__Passage__:
_ _ _
The government has announced detailed plans for the first 30 new independent high schools to open their doors next year. Tuition fees will be three times higher than at ordinary high schools; elective courses will predominate; more than 20 percent of operational costs of schools will come from funding foundations; more than 15 percent of students must receive scholarships; enrollment tests will be more diverse and licenses will be canceled if the schools begin to just "teach the test" for college admissions.

The move reignited the long-standing debate between opponents and proponents of the new educational policy. Those who are against the introduction of such new school argue that they will eventually turn into prep schools dominated by children from wealthy family that focus on sending as many students as possible to prestigious universities. So, they say, the new school system and its market principles are likely to aggravate inequality in education and widen the educational gap among social classes.
_ _ _
__Provided data__:
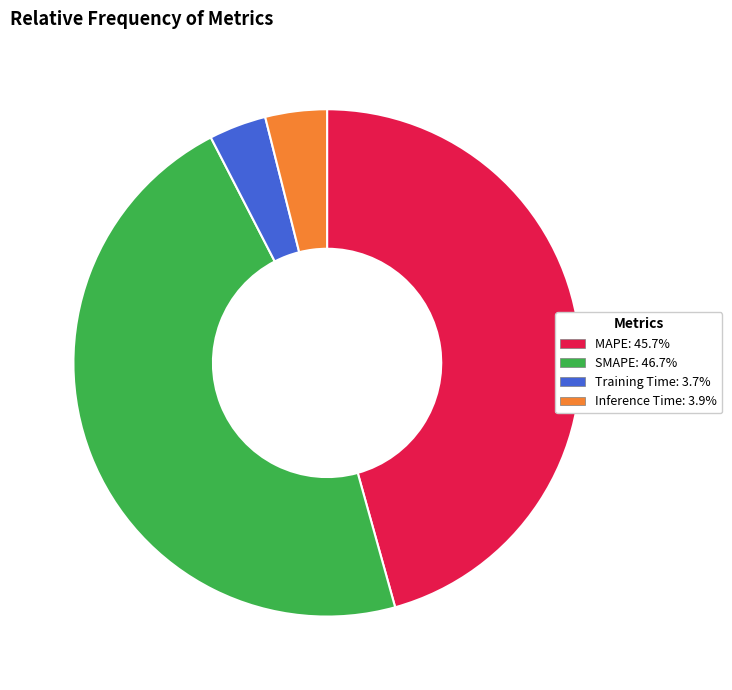

Which slice is the largest?

SMAPE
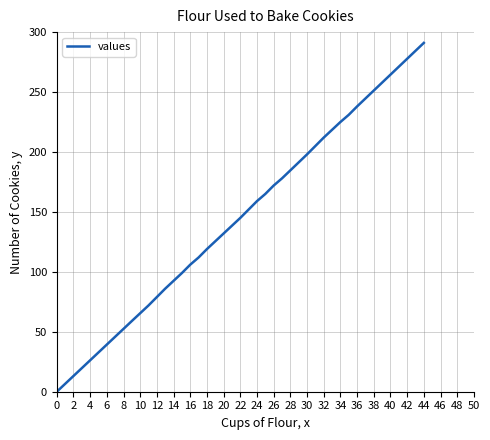

How many positive values are there?

36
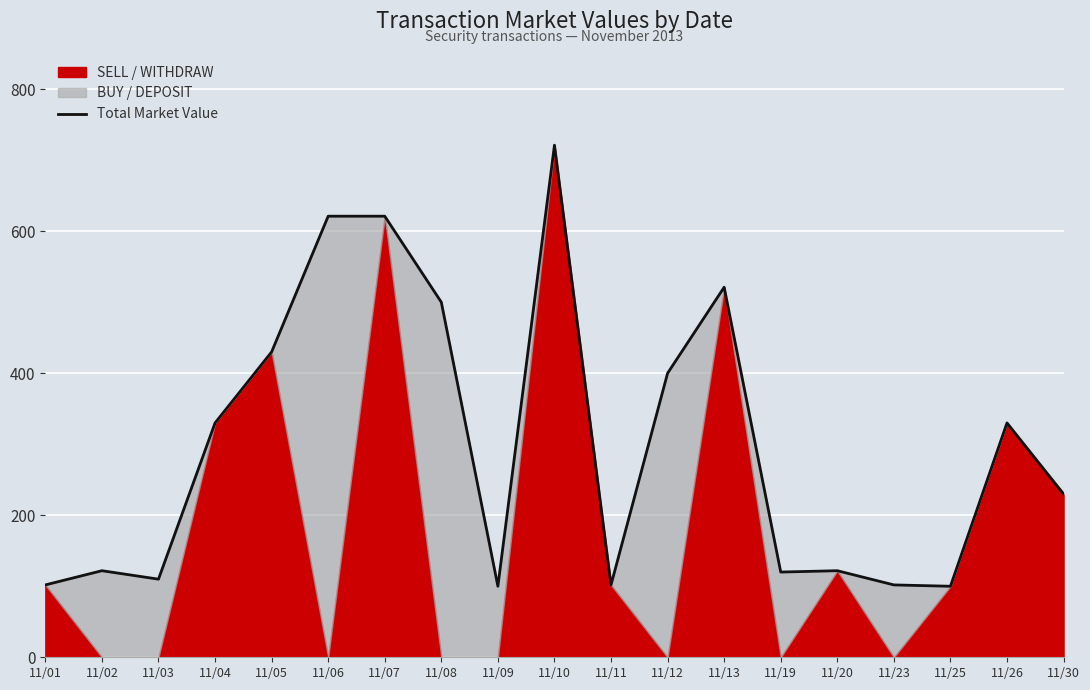

How many interior local valleys (lower than both neighbors) does the data have?

5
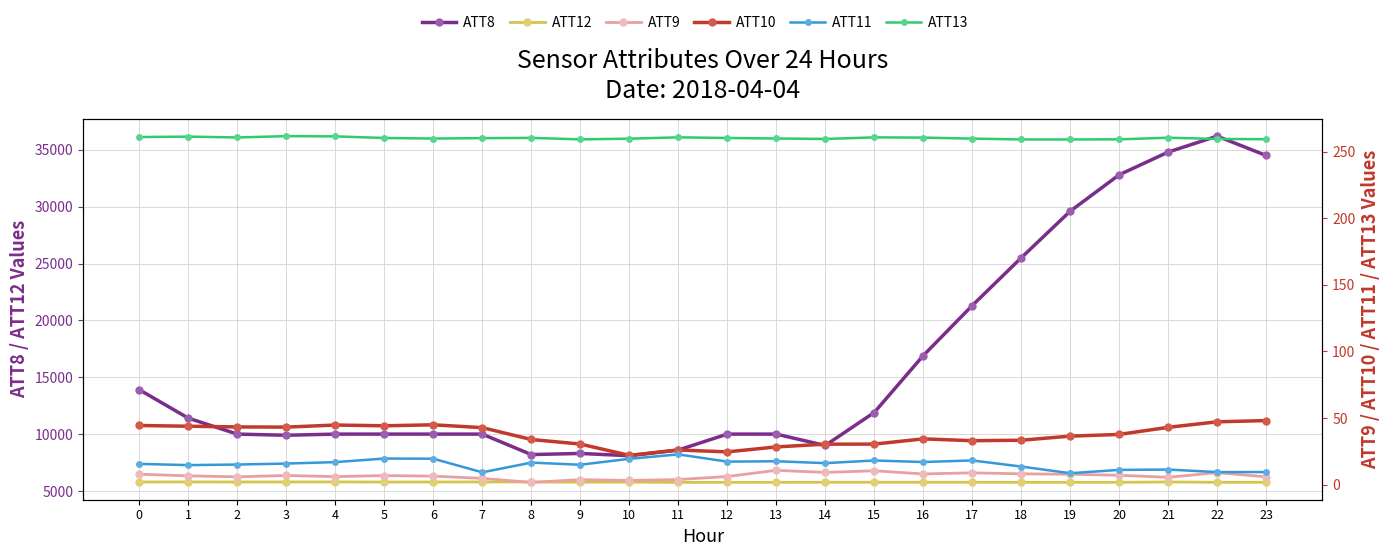

At how many categories does at least one series exceed 31261?

4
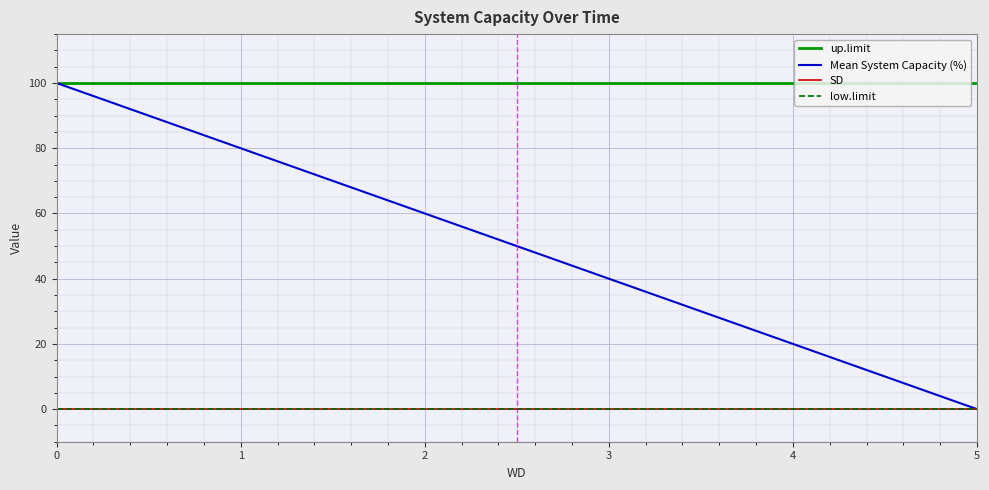

True or false: up.limit has more than 1 points higher than both neighbors.

False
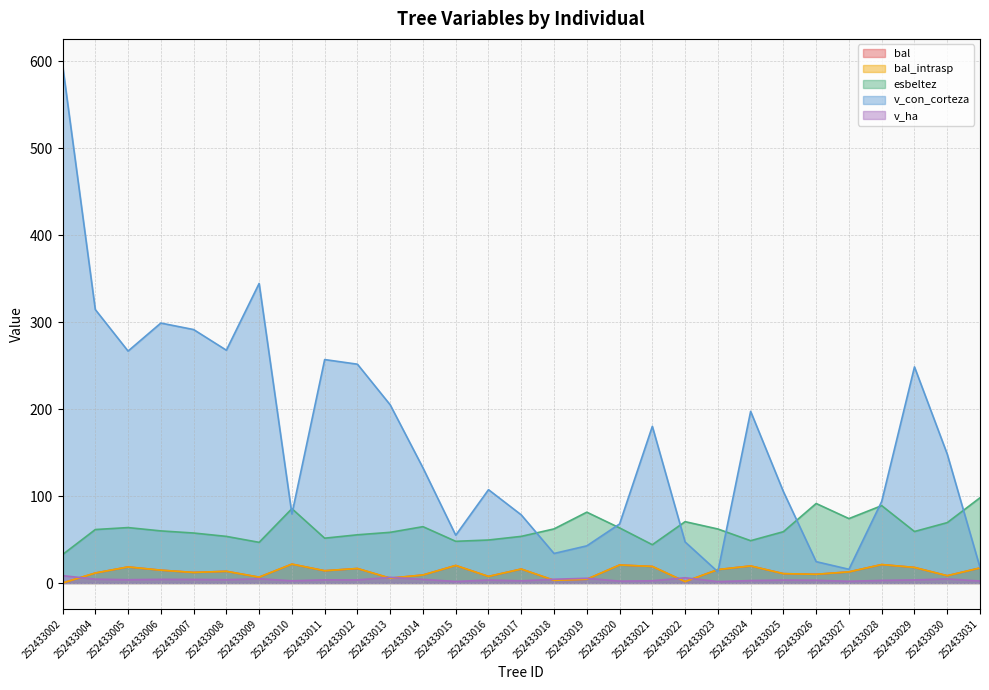

True or false: esbeltez and v_ha cross at least once.

False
_ _ _
According to the passage on the new independent high schools, what share of students at these schools must receive scholarships?

__Answer__: More than 15 percent.